Protein-coding gene in the species Homo sapiens

HLA class II histocompatibility antigen, DRB3-1 beta chain is a protein that in humans is encoded by the HLA-DRB3 gene.

== Function ==
The protein encoded by this gene belongs to the HLA class II beta chain paralogues. The class II molecule is a heterodimer consisting of an alpha (DRA) and a beta chain (DRB), both anchored in the membrane. It plays a central role in the immune system by presenting peptides derived from extracellular proteins. Class II molecules are expressed in antigen-presenting cells (APC: B lymphocytes, dendritic cells, macrophages).

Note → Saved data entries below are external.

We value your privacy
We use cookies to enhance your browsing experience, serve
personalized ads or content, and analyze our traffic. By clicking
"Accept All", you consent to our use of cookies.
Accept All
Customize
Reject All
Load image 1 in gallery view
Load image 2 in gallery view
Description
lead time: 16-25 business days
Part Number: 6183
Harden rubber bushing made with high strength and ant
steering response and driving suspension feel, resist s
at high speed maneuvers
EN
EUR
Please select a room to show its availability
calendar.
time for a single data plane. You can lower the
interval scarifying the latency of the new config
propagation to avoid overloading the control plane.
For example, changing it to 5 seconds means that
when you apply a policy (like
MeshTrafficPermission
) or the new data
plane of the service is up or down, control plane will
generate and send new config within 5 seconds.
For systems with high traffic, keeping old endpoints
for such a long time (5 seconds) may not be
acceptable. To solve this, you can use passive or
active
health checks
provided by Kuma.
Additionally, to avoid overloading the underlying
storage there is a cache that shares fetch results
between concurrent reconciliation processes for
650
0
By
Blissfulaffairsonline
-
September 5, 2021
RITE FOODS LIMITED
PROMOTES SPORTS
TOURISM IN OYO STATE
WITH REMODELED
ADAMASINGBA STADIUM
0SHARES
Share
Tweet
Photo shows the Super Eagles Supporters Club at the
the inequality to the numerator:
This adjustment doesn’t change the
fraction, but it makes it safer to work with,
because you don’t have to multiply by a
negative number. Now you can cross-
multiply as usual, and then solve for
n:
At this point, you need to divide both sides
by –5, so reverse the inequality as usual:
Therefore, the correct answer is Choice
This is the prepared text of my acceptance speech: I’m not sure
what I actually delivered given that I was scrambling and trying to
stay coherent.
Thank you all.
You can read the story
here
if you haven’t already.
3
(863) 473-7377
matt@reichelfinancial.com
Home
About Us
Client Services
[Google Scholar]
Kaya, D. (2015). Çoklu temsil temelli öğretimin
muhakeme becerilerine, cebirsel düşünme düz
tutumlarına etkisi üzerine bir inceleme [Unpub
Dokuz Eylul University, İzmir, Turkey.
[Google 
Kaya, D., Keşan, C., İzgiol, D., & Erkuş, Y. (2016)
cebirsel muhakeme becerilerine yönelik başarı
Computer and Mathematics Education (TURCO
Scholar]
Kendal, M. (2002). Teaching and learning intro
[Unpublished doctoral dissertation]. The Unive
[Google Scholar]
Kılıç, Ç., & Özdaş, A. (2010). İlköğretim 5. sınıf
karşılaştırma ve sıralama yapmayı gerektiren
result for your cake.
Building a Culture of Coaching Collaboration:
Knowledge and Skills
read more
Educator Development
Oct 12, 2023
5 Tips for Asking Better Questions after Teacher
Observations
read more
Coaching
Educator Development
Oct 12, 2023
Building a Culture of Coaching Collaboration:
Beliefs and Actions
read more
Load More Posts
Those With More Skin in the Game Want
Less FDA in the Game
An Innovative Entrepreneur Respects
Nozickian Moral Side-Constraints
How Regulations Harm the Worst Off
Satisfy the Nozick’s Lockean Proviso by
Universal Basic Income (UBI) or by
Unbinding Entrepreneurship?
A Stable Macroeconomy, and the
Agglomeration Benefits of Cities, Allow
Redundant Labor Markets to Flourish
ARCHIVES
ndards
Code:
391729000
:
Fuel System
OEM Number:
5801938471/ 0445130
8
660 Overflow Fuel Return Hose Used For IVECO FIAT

== Gene structure and polymorphisms ==
The beta chain is approximately 26–28 kDa. It is encoded by 6 exons, exon one encodes the leader peptide, exons 2 and 3 encode the two extracellular domains, exon 4 encodes the transmembrane domain and exon 5 encodes the cytoplasmic tail. Within the DR molecule the beta chain contains all the polymorphisms specifying the peptide binding specificities. Typing for these polymorphisms is routinely done for bone marrow and kidney transplantation.

== Gene expression ==
DRB1 is expressed at a level five times higher than its paralogues DRB3, DRB4 and DRB5. DRB1 is present in all individuals. Allelic variants of DRB1 are linked with either none or one of the genes DRB3, DRB4 and DRB5. There are 4 related pseudogenes: DRB2, DRB6, DRB7, DRB8 and DRB9.